Were she and Frank the Russian connections in this mystery? And were they connected to whatever happened to Mary in Afghanistan?
30
As we hurried back to the vehicles we had hid behind trees and manzanita bushes, David described how we could avoid both the roadblock on the north end of Rim Vista and any more contact with Frank.
“You and Emma need to stay at my house,” I said. “I have an advanced security system.”
“They haven’t tried to harm us yet,” he said. “I also own a security camera. I got it to watch for Mary coming to v
isit, and then Emma and I also noticed the elk as they roamed down our street.”
“A single camera differs from an entire system like mine.” I described my setup.
He insisted that Emma was safe with a reliable babysitter, and he needed to get to work to track his Iraqi-American employee Jacob Haddad.
“Why do you still suspect him? Whoever interrogated him at the airport let him go. I’ve been listening to the news. No one has claimed responsibility for the attack on our town. Jihadists are quick to do that. I think Russians attacked us, not Iraqis. I’m ninety percent sure.”
“I want to be safe and cover the other ten percent in case you’re wrong. Also, if Lena is one of the Russians you suspect, then I need to make sure there aren’t others among my employees.”

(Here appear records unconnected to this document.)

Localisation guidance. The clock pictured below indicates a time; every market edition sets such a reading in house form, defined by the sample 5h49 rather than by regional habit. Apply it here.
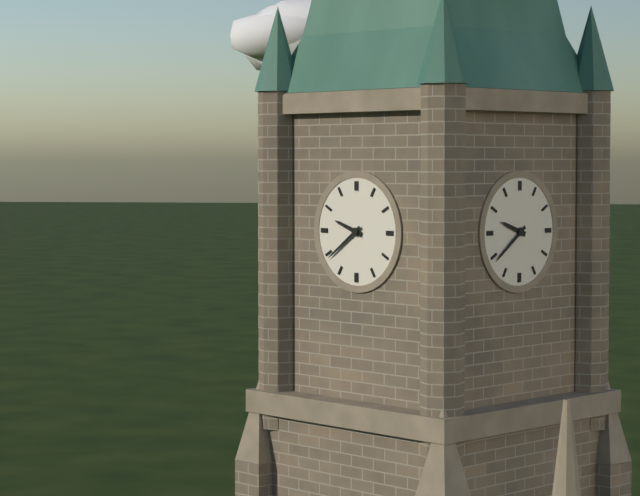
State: 9h39
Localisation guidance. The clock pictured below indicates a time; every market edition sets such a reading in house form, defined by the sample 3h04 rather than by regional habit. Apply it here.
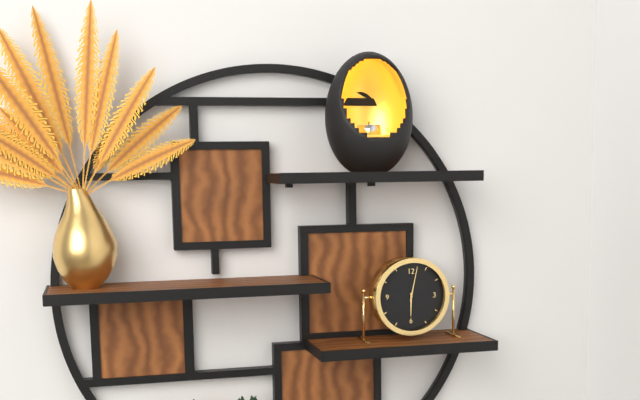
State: 6h02
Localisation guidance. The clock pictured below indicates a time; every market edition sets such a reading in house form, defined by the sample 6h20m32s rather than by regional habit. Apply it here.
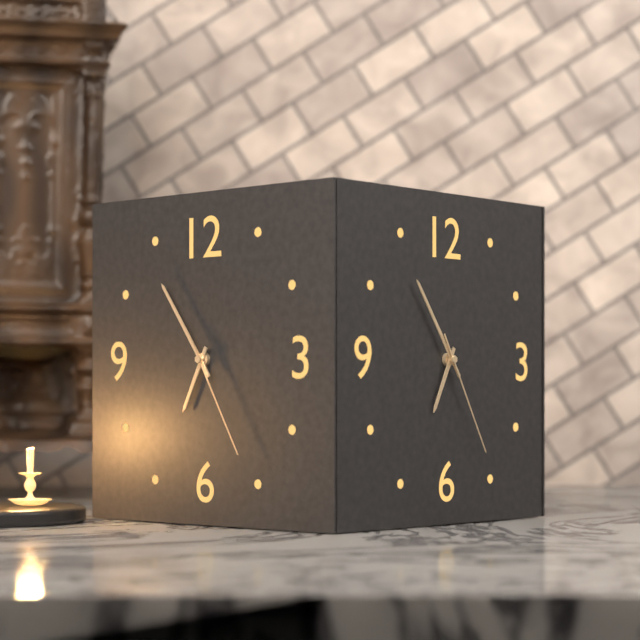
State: 6h54m25s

He insisted on following me home and going inside to make sure I had no issues. “That first night you came over to my house to talk about Mary, Lena asked a lot of questions about you. I thought nothing of it then. She knows your last name, which means she can find out where you live.”
He said he told Lena I was a neighbor who befriended him as a child and used to take him to Boy Scouts and 4-H with Travis. “She knows your husband and son are sick, but we broke up before you took them to Phoenix.”

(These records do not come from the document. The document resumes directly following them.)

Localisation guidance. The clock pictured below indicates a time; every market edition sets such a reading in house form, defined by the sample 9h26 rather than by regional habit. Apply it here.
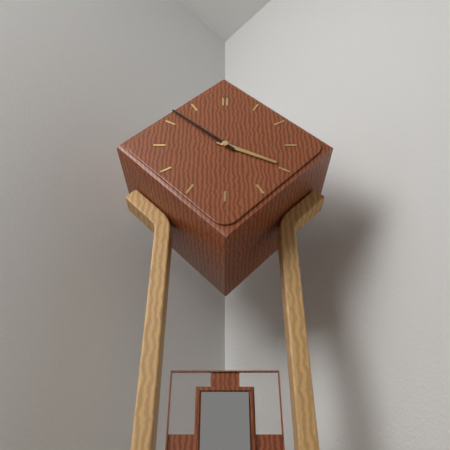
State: 3h52
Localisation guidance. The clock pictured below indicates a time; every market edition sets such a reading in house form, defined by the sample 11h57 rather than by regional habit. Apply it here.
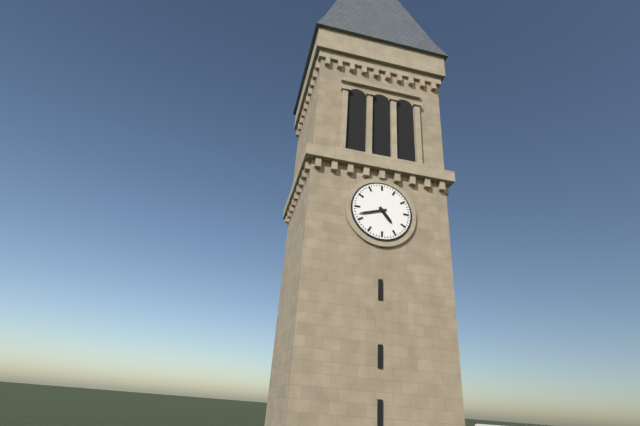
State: 4h42
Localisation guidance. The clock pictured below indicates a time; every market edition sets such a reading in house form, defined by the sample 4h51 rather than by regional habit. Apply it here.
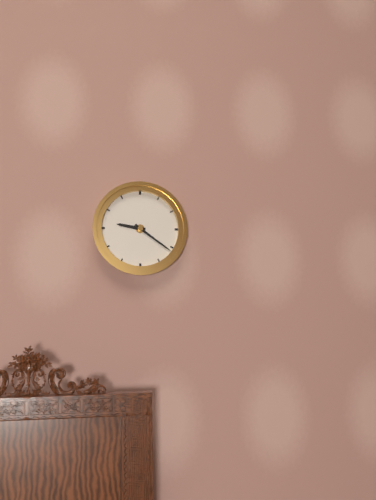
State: 9h21
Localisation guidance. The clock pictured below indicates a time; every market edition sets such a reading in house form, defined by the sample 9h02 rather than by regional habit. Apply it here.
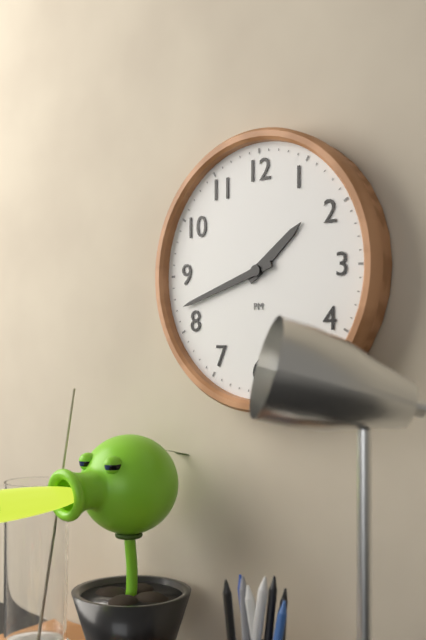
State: 1h42
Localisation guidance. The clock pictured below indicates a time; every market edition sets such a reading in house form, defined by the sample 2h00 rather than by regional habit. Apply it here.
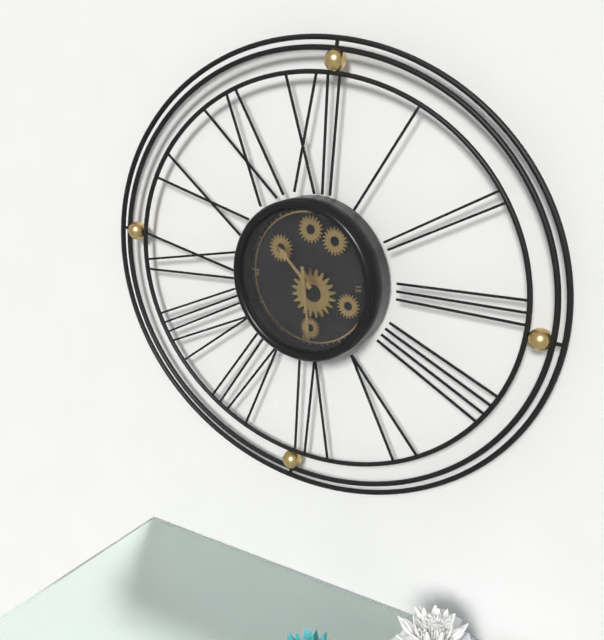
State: 10h29
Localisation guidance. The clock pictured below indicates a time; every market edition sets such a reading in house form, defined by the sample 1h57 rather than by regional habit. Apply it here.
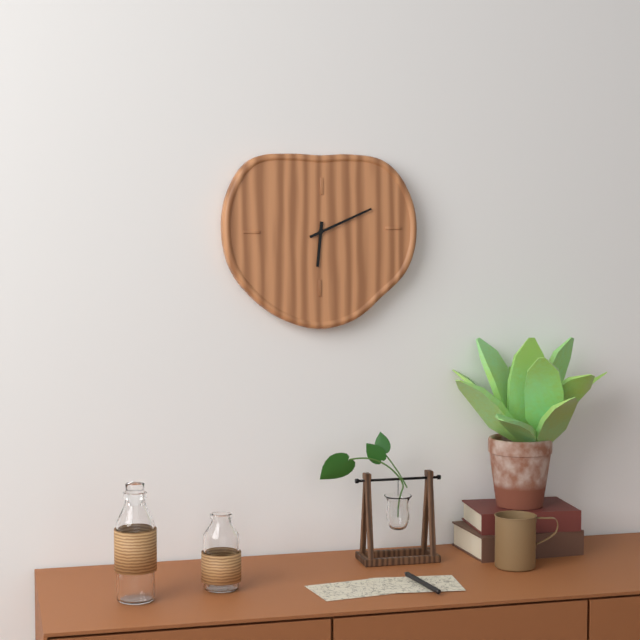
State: 6h11
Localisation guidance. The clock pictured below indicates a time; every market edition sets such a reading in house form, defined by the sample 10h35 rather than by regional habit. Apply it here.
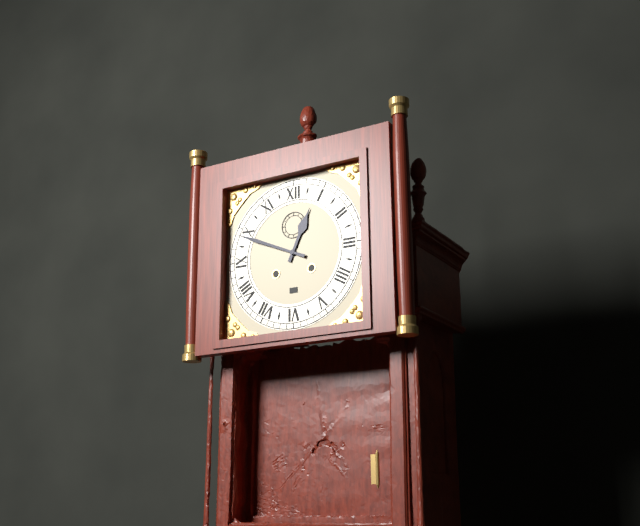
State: 12h49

I reminded him that someone with a Russian accent tried to inject something into Cliff’s IV, and that was why he was being guarded now. “I’m sure whoever is behind this knows where Cliff and Travis are and that I’m home alone.”
“What a mess.” He asked if there was someone I could ask to stay with me.
“I think I’ll invite the Chief of Police over for dinner. Cliff asked me to keep him informed, but I don’t want to say anything over the phone that eavesdroppers could overhear. Promise me you and Emma will come to my house if anything out of the ordinary happens.”
He promised.
I followed him down a Jeep trail that until two days ago would have terrified me. Now, compared to the back roads I’d navigated with no problem, this route seemed like a gentle ride.
At my house, I opened the security gate and waited for David to pull into the driveway behind me before scanning the area for onlookers. Seeing no one, I locked the gate.